**REQUIREMENT:** Rewrite the rows below with every "selfie" changed to "foto" and everything else left as it is. Leave the pictures out of your answer.

**INPUT:**
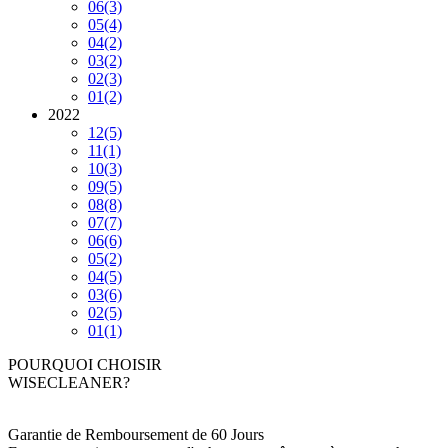
06
(3)
05
(4)
04
(2)
03
(2)
02
(3)
01
(2)
2022
12
(5)
11
(1)
10
(3)
09
(5)
08
(8)
07
(7)
06
(6)
05
(2)
04
(5)
03
(6)
02
(5)
01
(1)
POURQUOI CHOISIR
WISECLEANER?
Garantie de Remboursement de 60 Jours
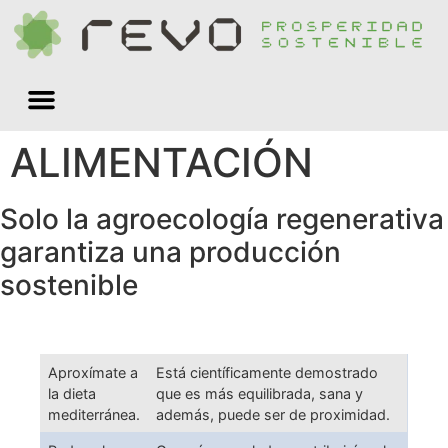
Quiénes somos
ALIMENTACIÓN
Solo la agroecología regenerativa
garantiza una producción
sostenible
Aproxímate a
Está científicamente demostrado
la dieta
que es más equilibrada, sana y
mediterránea.
además, puede ser de proximidad.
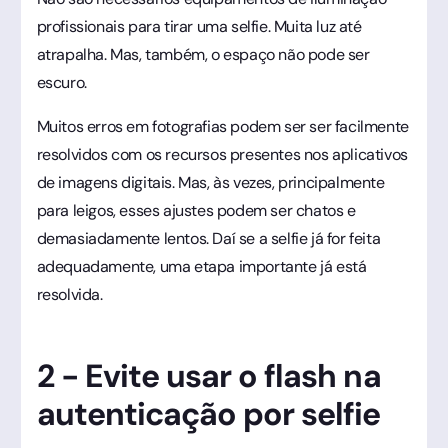
profissionais para tirar uma selfie. Muita luz até
atrapalha. Mas, também, o espaço não pode ser
escuro.
Muitos erros em fotografias podem ser ser facilmente
resolvidos com os recursos presentes nos aplicativos
de imagens digitais. Mas, às vezes, principalmente
para leigos, esses ajustes podem ser chatos e
demasiadamente lentos. Daí se a selfie já for feita
adequadamente, uma etapa importante já está
resolvida.
2 - Evite usar o flash na
autenticação por selfie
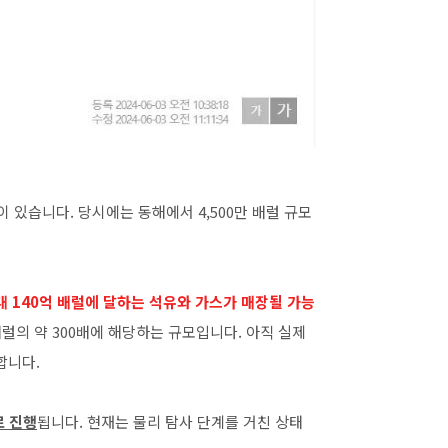
있습니다. 당시에는 동해에서 4,500만 배럴 규모
 140억 배럴에 달하는 석유와 가스가 매장될 가능
배럴의 약 300배에 해당하는 규모입니다. 아직 실제
합니다.
로 진행
됩니다. 현재는 물리 탐사 단계를 거친 상태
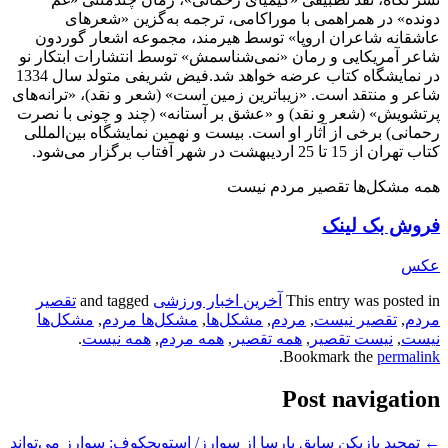
دونده» در همراهمی با موراکامی، ترجمه به‌گزین «شعرهای
عاشقانه شاعران اروپا» توسط هیرمند، مجموعه اشعار گوردون
شاعر آمریکایی و رمان «نمی‌شناسمش» توسط انتشارات ابتکار نو
در نمایشگاه کتاب عرضه خواهد شد.فیض شریفی متولد سال 1334
شاعر و منتقد است. «زیباترین زمین است» (شعر و نقد)، «ترانه‌های
پرتشویش» (شعر و نقد) و «عشق بر آستانه» (چند و چونی با نصرت
رحمانی) برخی از آثار او است. بیست و نهمین نمایشگاه بین‌المللی
کتاب تهران از 15 تا 25 اردیبهشت در شهر آفتاب برگزار می‌شود.
همه مشکل‌ها تقصیر مردم نیست
فروش بک لینک
عکس
This entry was posted in
آخرین اخبار ورزشی
and tagged
تقصیر
مردم
,
تقصیر نیست
,
مردم
,
مشکل‌ها
,
مشکل‌ها مردم
,
مشکل‌ها
نیست
,
نیست تقصیر
,
همه تقصیر
,
همه مردم
,
همه نیست
.
.
Bookmark the
permalink
Post navigation
←
تمجید بازیکن سابق بارسا از سوارز/ استویچکوف: سوارز می‌تواند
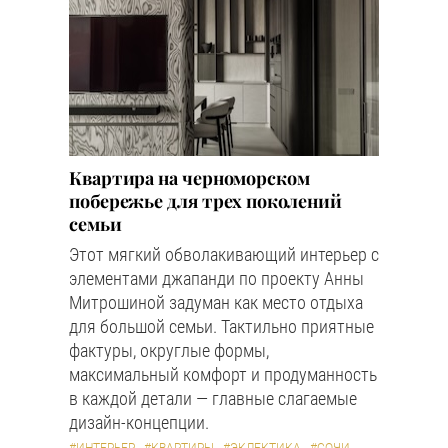
Квартира на черноморском
побережье для трех поколений
семьи
Этот мягкий обволакивающий интерьер с
элементами джапанди по проекту Анны
Митрошиной задуман как место отдыха
для большой семьи. Тактильно приятные
фактуры, округлые формы,
максимальный комфорт и продуманность
в каждой детали — главные слагаемые
дизайн-концепции.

**SOLUTION FOR THIS TASK:**
06
(3)
05
(4)
04
(2)
03
(2)
02
(3)
01
(2)
2022
12
(5)
11
(1)
10
(3)
09
(5)
08
(8)
07
(7)
06
(6)
05
(2)
04
(5)
03
(6)
02
(5)
01
(1)
POURQUOI CHOISIR
WISECLEANER?
Garantie de Remboursement de 60 Jours
Quiénes somos
ALIMENTACIÓN
Solo la agroecología regenerativa
garantiza una producción
sostenible
Aproxímate a
Está científicamente demostrado
la dieta
que es más equilibrada, sana y
mediterránea.
además, puede ser de proximidad.
profissionais para tirar uma foto. Muita luz até
atrapalha. Mas, também, o espaço não pode ser
escuro.
Muitos erros em fotografias podem ser ser facilmente
resolvidos com os recursos presentes nos aplicativos
de imagens digitais. Mas, às vezes, principalmente
para leigos, esses ajustes podem ser chatos e
demasiadamente lentos. Daí se a foto já for feita
adequadamente, uma etapa importante já está
resolvida.
2 - Evite usar o flash na
autenticação por foto
있습니다. 당시에는 동해에서 4,500만 배럴 규모
 140억 배럴에 달하는 석유와 가스가 매장될 가능
배럴의 약 300배에 해당하는 규모입니다. 아직 실제
합니다.
로 진행
됩니다. 현재는 물리 탐사 단계를 거친 상태
دونده» در همراهمی با موراکامی، ترجمه به‌گزین «شعرهای
عاشقانه شاعران اروپا» توسط هیرمند، مجموعه اشعار گوردون
شاعر آمریکایی و رمان «نمی‌شناسمش» توسط انتشارات ابتکار نو
در نمایشگاه کتاب عرضه خواهد شد.فیض شریفی متولد سال 1334
شاعر و منتقد است. «زیباترین زمین است» (شعر و نقد)، «ترانه‌های
پرتشویش» (شعر و نقد) و «عشق بر آستانه» (چند و چونی با نصرت
رحمانی) برخی از آثار او است. بیست و نهمین نمایشگاه بین‌المللی
کتاب تهران از 15 تا 25 اردیبهشت در شهر آفتاب برگزار می‌شود.
همه مشکل‌ها تقصیر مردم نیست
فروش بک لینک
عکس
This entry was posted in
آخرین اخبار ورزشی
and tagged
تقصیر
مردم
,
تقصیر نیست
,
مردم
,
مشکل‌ها
,
مشکل‌ها مردم
,
مشکل‌ها
نیست
,
نیست تقصیر
,
همه تقصیر
,
همه مردم
,
همه نیست
.
.
Bookmark the
permalink
Post navigation
←
تمجید بازیکن سابق بارسا از سوارز/ استویچکوف: سوارز می‌تواند
Квартира на черноморском
побережье для трех поколений
семьи
Этот мягкий обволакивающий интерьер с
элементами джапанди по проекту Анны
Митрошиной задуман как место отдыха
для большой семьи. Тактильно приятные
фактуры, округлые формы,
максимальный комфорт и продуманность
в каждой детали — главные слагаемые
дизайн-концепции.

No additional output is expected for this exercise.